* _ASSIGNMENT_: Would you print exactly the lines that begin the listing and continue through the line holding "FIGURE 5 Overall"? No pictures, please.

[Opening GIVEN DATA section]

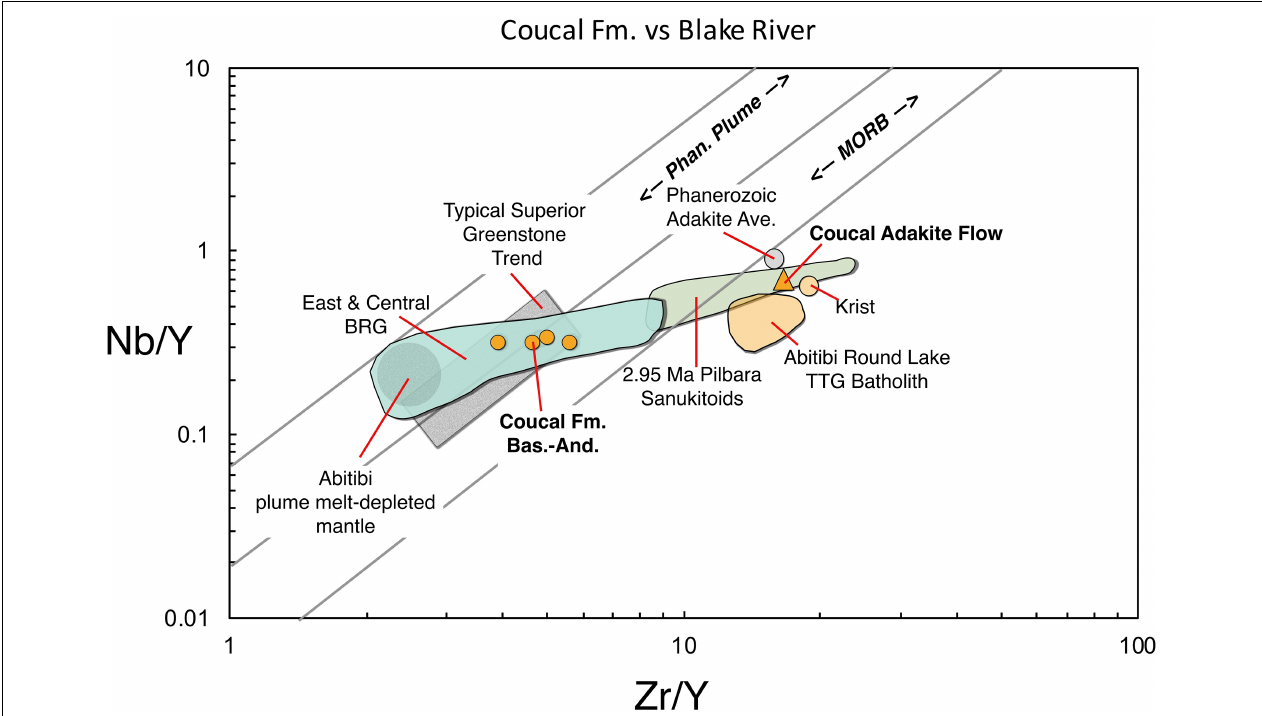
FIGURE 6 | A plot of Nb/Y vs. Zr/Y showing a comparison of the ∼ 3500 Ma Coucal Formation basalts, andesites and adakite with Abitibi belt volcanic rocks from the Blake River Group (BRG), including the adakitic Krist Fragmental unit. Also shown is the adakitic phase of the Abitibi belt Round Lake batholith and 2950 Ma sanukitoid high-Mg diorites from the west Pilbara. The low Zr/Y part of the BRG trend is inferred to correspond to melts derived from mantle plume-depleted sources. Most Superior Province mafic volcanic suites plot parallel to the main arrays, even when derived from areas of mature crust, such as the Uchi Subprovince margin. Wyman and Hollings (2006) interpreted the BRG trend as a product of adakitic metasomatism of mantle sources, as did Smithies and Champion (2000) for the similar High-Mg diorites. The plot and reference arrays are adapted from Fitton et al. (1997) and Wyman and Hollings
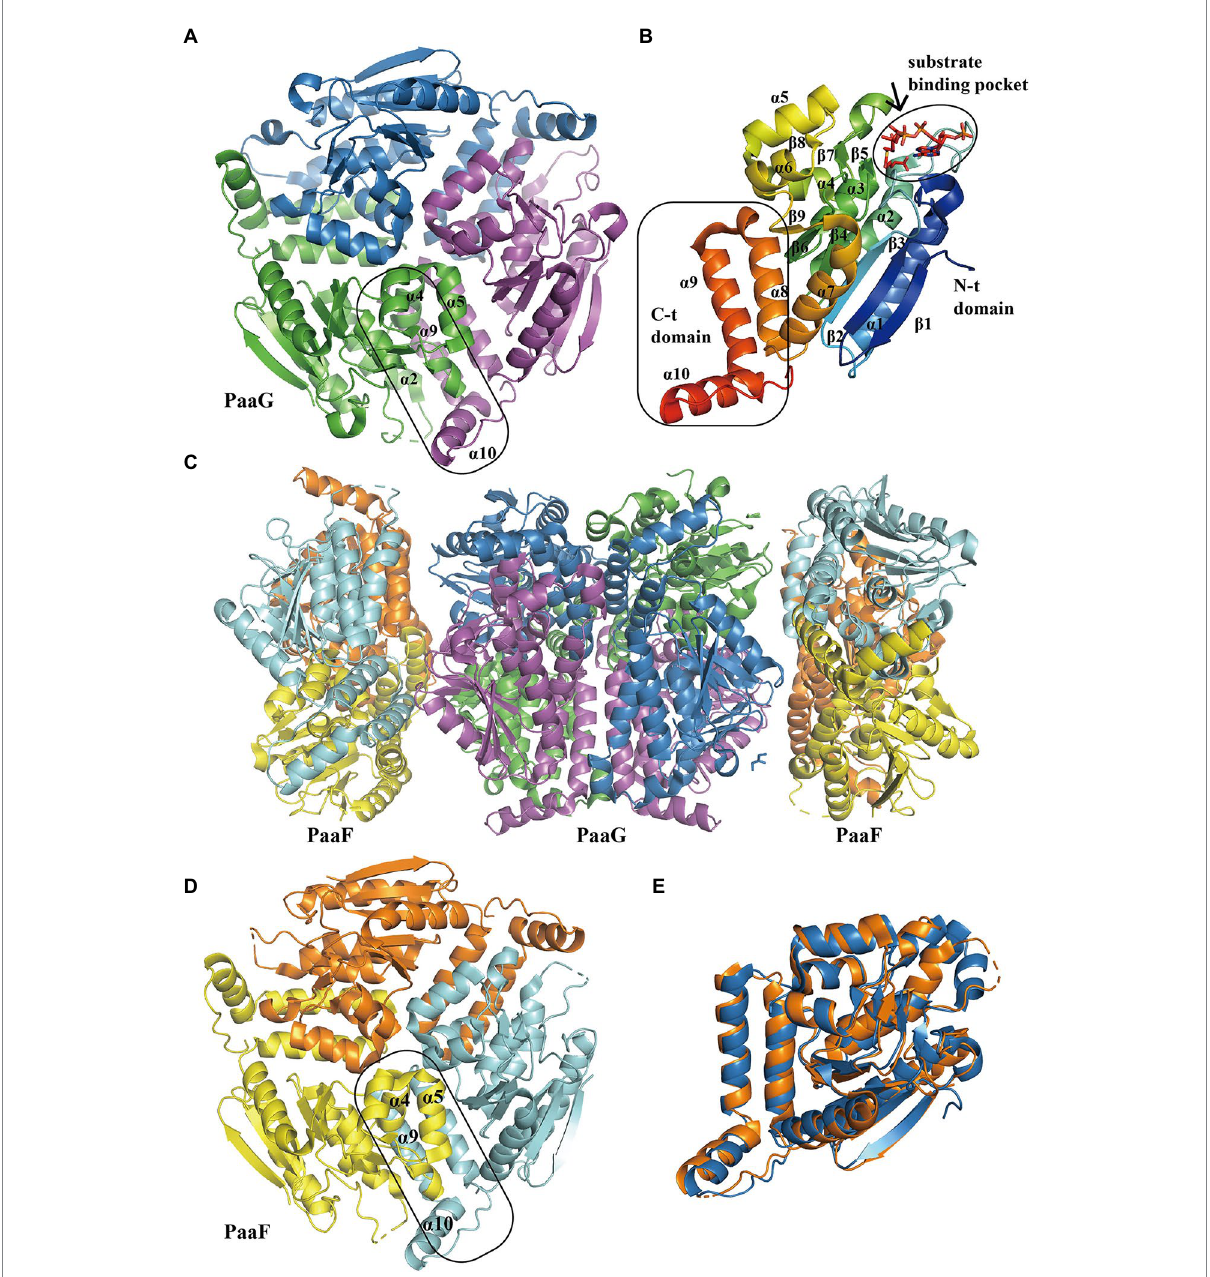
FIGURE 5 Overall structure of PaaG and PaaF. (A) The overall structure of trimer TthPaaG (PDB:6SLB). The interface is circled with a solid line. The different chains are shown in blue, violet, and green, respectively. (B) The secondary structure elements in PaaG monomer with the substrate trans-3,4- didehydroadipyl-CoA binding in N-spiral domain. The N-terminal and C- terminal domains are circled with a solid line. The monomer is colored as the rainbow and the substrate is shown as sticks. (C) The overall structure of EcoPaaFG complex (PDB:4FZW). The dimer of trimer PaaG is covered with two PaaF trimers. PaaF chains are shown in orange, yellow, and cyan, and PaaG is shown in the same colors as in (A) . (D) The overall structure of trimer PaaF, reveals a similar shape and interaction site as PaaG trimer as PaaG. (E) The structure alignment between PaaF and PaaG monomer reveals a similar crotonase fold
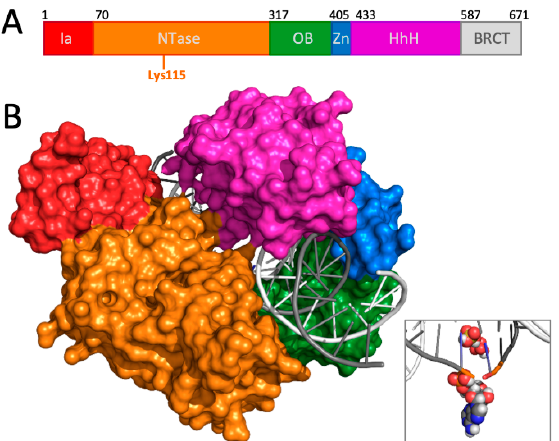
Figure 1. E. coli DNA Ligase A. ( A ) A schematic of the domain architecture of EC-LigA. From N- to C-termini (left to right) these are: Ia (N-terminal domain), NTase (nucleotidyltransferase), OB (oligomer binding OB-fold), Zn (zinc finger), HhH (helix-hairpin-helix) and BRCT (BRCA1-like C-terminus). The starting residue number of each domain is indicated above and the approximate location of the essential AMP-transfer residue (lysine 115) is indicated below. ( B ) Structure of EC-LigA (surface view) bound to a 26 bp nicked DNA-adenylate (cartoon) (PDB 2OWO, [16]), with domains coloured as in Panel A. The BRCT domain was not visible in the crystal structure. The inset shows a close-up of the nick site, with the 5 ′ -phosphoryl-AMP group (spheres: grey, carbon; red, oxygen; blue, nitrogen; white, hydrogen) on the DNA poised for nick-closure.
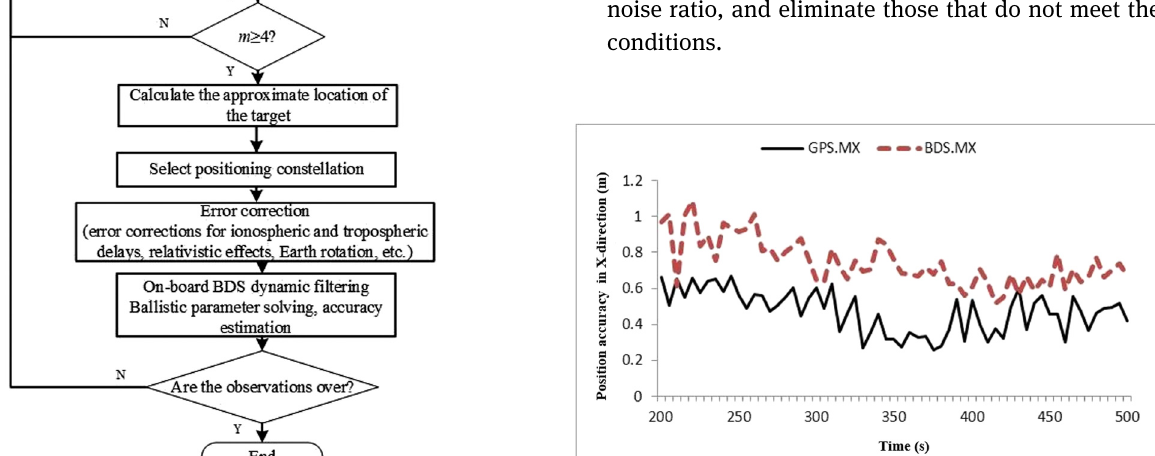
Figure 4: Position precision of on - board BDS and GPS in X -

[Closing GIVEN DATA section]

* _FINISHED EXERCISE_:
FIGURE 6 | A plot of Nb/Y vs. Zr/Y showing a comparison of the ∼ 3500 Ma Coucal Formation basalts, andesites and adakite with Abitibi belt volcanic rocks from the Blake River Group (BRG), including the adakitic Krist Fragmental unit. Also shown is the adakitic phase of the Abitibi belt Round Lake batholith and 2950 Ma sanukitoid high-Mg diorites from the west Pilbara. The low Zr/Y part of the BRG trend is inferred to correspond to melts derived from mantle plume-depleted sources. Most Superior Province mafic volcanic suites plot parallel to the main arrays, even when derived from areas of mature crust, such as the Uchi Subprovince margin. Wyman and Hollings (2006) interpreted the BRG trend as a product of adakitic metasomatism of mantle sources, as did Smithies and Champion (2000) for the similar High-Mg diorites. The plot and reference arrays are adapted from Fitton et al. (1997) and Wyman and Hollings
FIGURE 5 Overall structure of PaaG and PaaF. (A) The overall structure of trimer TthPaaG (PDB:6SLB). The interface is circled with a solid line. The different chains are shown in blue, violet, and green, respectively. (B) The secondary structure elements in PaaG monomer with the substrate trans-3,4- didehydroadipyl-CoA binding in N-spiral domain. The N-terminal and C- terminal domains are circled with a solid line. The monomer is colored as the rainbow and the substrate is shown as sticks. (C) The overall structure of EcoPaaFG complex (PDB:4FZW). The dimer of trimer PaaG is covered with two PaaF trimers. PaaF chains are shown in orange, yellow, and cyan, and PaaG is shown in the same colors as in (A) . (D) The overall structure of trimer PaaF, reveals a similar shape and interaction site as PaaG trimer as PaaG. (E) The structure alignment between PaaF and PaaG monomer reveals a similar crotonase fold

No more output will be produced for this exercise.